Pada periode 1998 sampai 2003 (di mana sebagian besar konflik komunal diselesaikan) kekerasan ini diperkirakan telah membuat lebih dari satu juta orang mengungsi dan menyebabkan hilangnya ribuan nyawa. Konflik komunal pasca-Soeharto menghasilkan 1,3 juta pengungsi.

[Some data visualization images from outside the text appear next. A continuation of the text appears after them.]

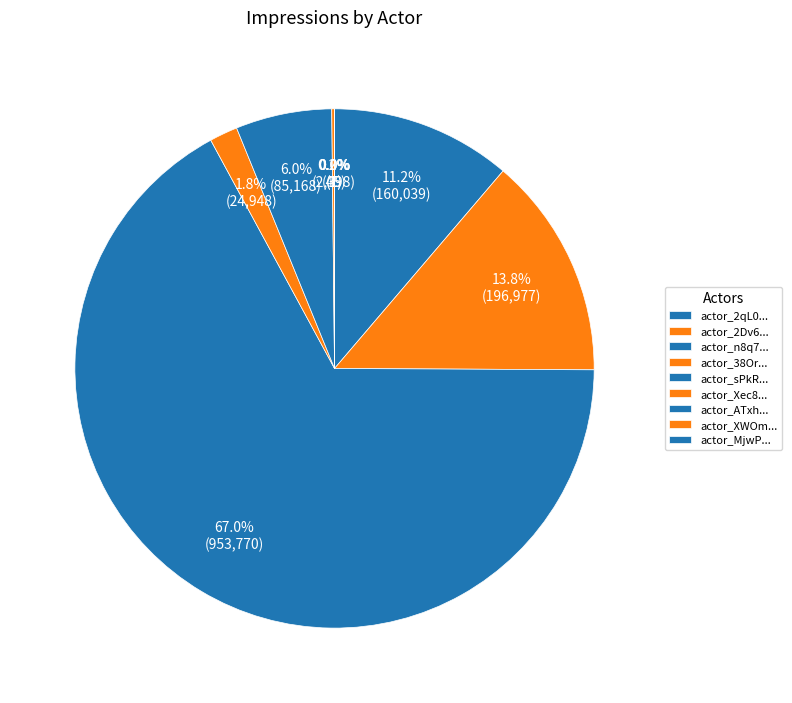

How many slices are in this pie chart?

9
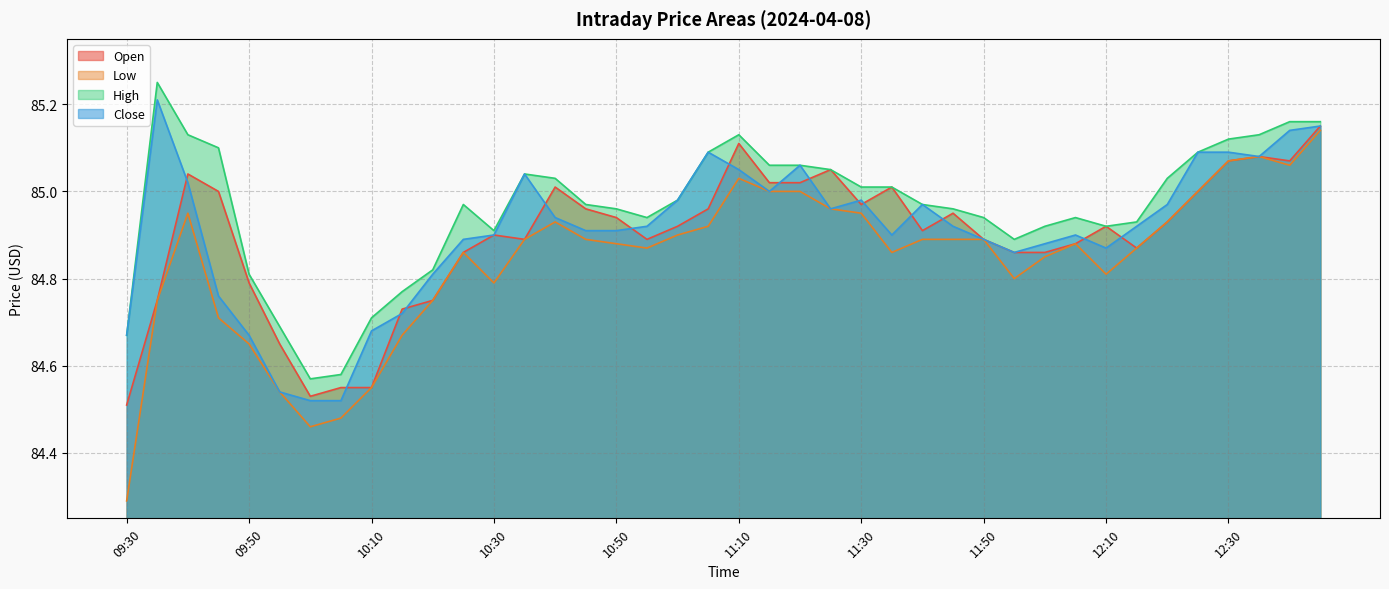

How many lines are shown in the chart?

4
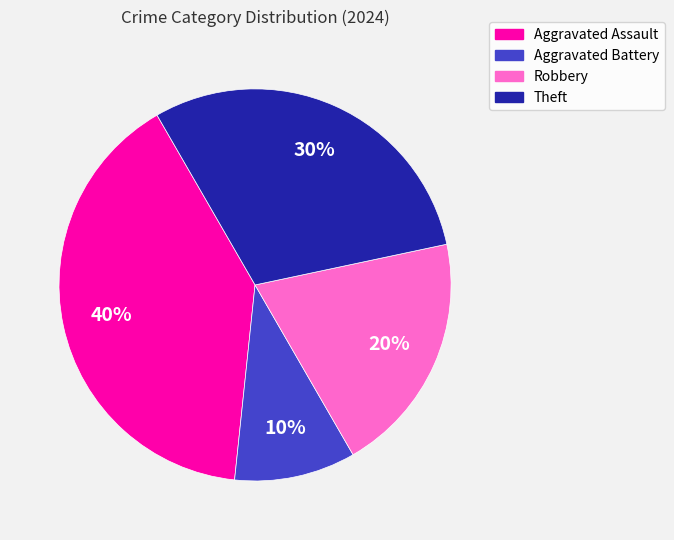

True or false: Theft accounts for 30% of the total.

True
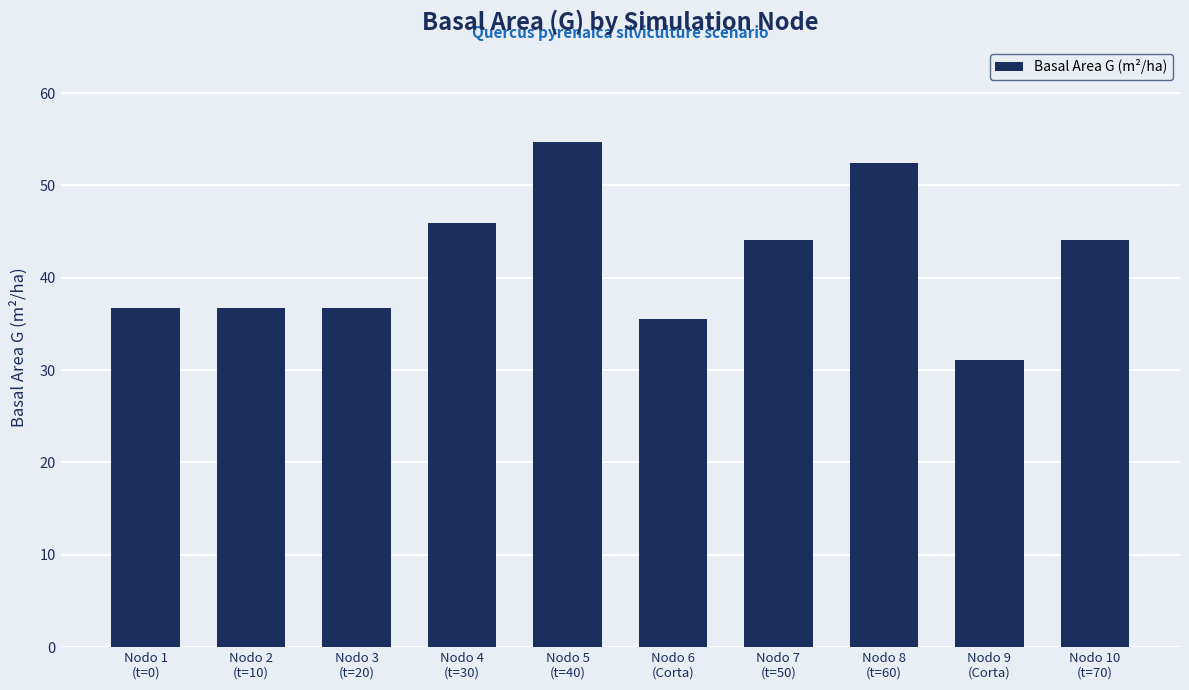

What is the minimum value shown in the chart?

31.1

Transisi demokrasi Indonesia yang dramatis juga berdampak terhadap cara konflik dikelola. Selama era Orde Baru konflik tersebut ditekan secara sitematis dan tidak dipublikasikan karena takut hal itu akan memicu sentimen ‘etnis, agama, dan ras di antara kelompok-kelompok’, biasanya disingkat SARA (kependekan dari suku, agama, ras, antar golongan).
Tentu saja, kebijakan inilah yang disalahkan atas pecahnya konflik kekerasan komunal dalam era pasca-Soeharto.

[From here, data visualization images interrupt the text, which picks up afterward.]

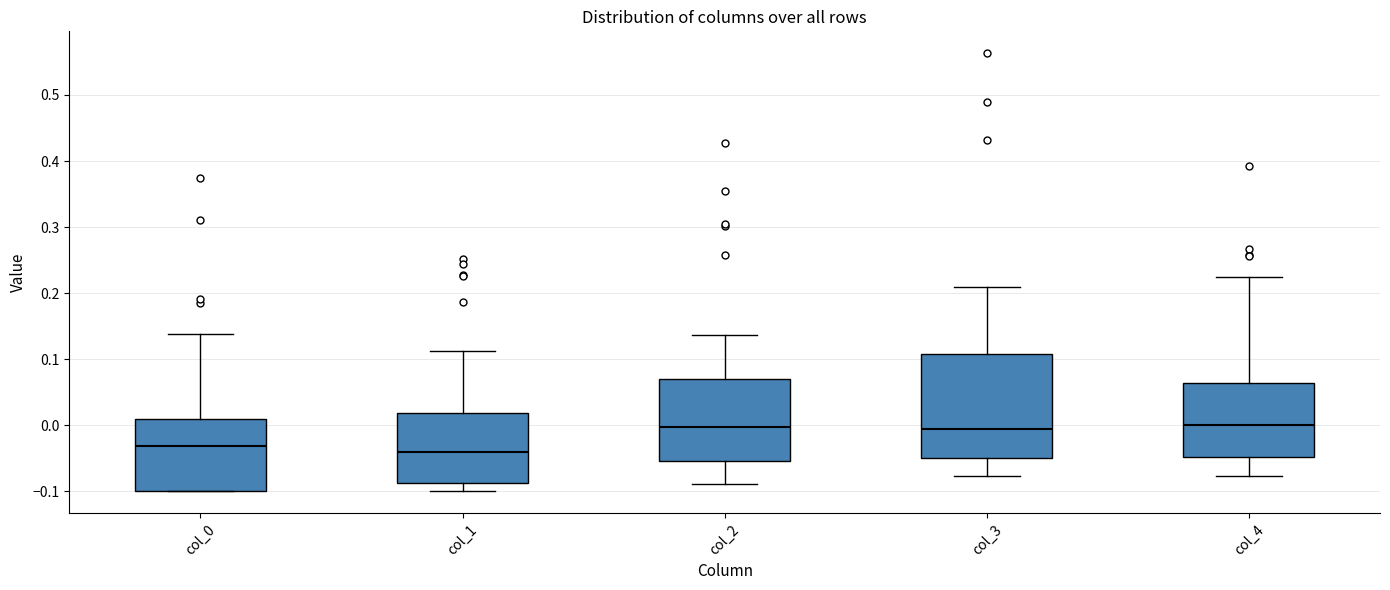

Reading left to right, read every box against the y-axis: the position of its median line, the range the box covers, and the ends of its whiskers. The values are not printed on the chart, so give them approximately, as read against the axis.

col_0: median -0.03, box -0.10 to 0.01, whiskers -0.10 to 0.14
col_1: median -0.04, box -0.09 to 0.02, whiskers -0.10 to 0.11
col_2: median 0.00, box -0.05 to 0.07, whiskers -0.09 to 0.14
col_3: median -0.01, box -0.05 to 0.11, whiskers -0.08 to 0.21
col_4: median 0.00, box -0.05 to 0.06, whiskers -0.08 to 0.22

Pengganti Soeharto, Bacharuddin Jusuf Habibie, memulai proses desentralisasi kekuasaan dari Jakarta dan mengurangi luasnya jangkauan militer ke dalam kehidupan politik dan ekonomi. Transisi politik ini mengubah hubungan antara negara dan masyarakat dan menawarkan baik tantangan maupun kesempatan bagi pencipta perdamaian.

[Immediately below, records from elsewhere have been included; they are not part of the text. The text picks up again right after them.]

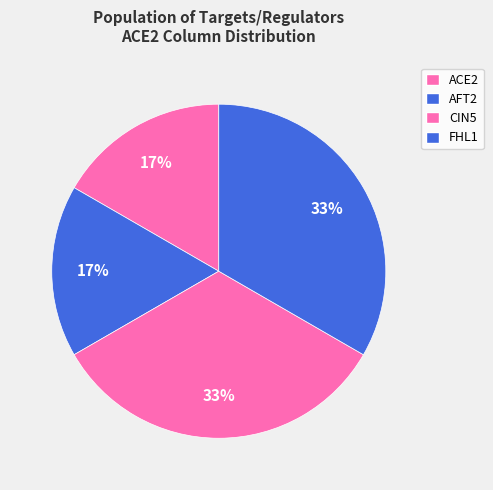

Which category has the smallest portion of the pie?

AFT2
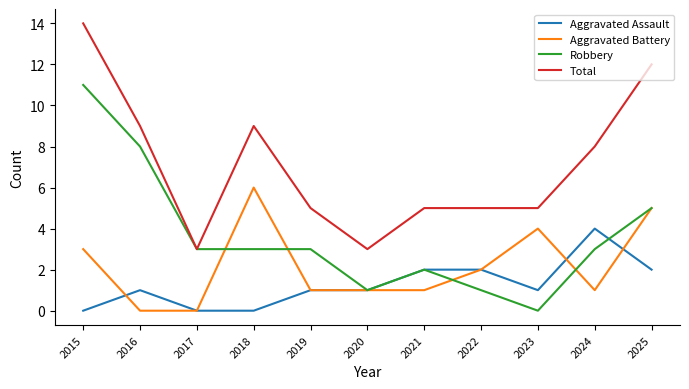

List the series in order of their peak value, highest first.

Total, Robbery, Aggravated Battery, Aggravated Assault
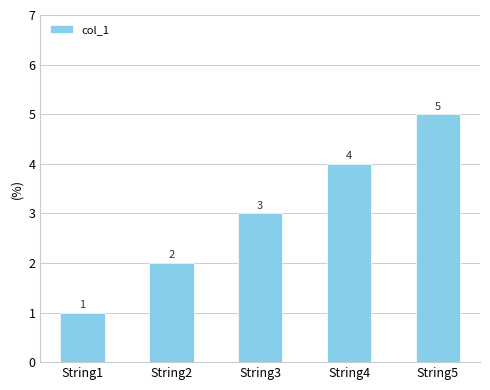

Rank the categories by value from lowest to highest.

String1, String2, String3, String4, String5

Perubahan yang besar terjadi di seluruh Indonesia, dari meningkatnya peran masyarakat sipil dalam penciptaan perdamaian sampai perubahan hubungan antara militer dan kepolisian. Kecenderungan di atas berinteraksi dengan masalah yang bermunculan di daerah lalu menghasilkan sebuah latar belakang konflik yang kompleks dan hingga kini masih belum dapat dipahami dengan baik.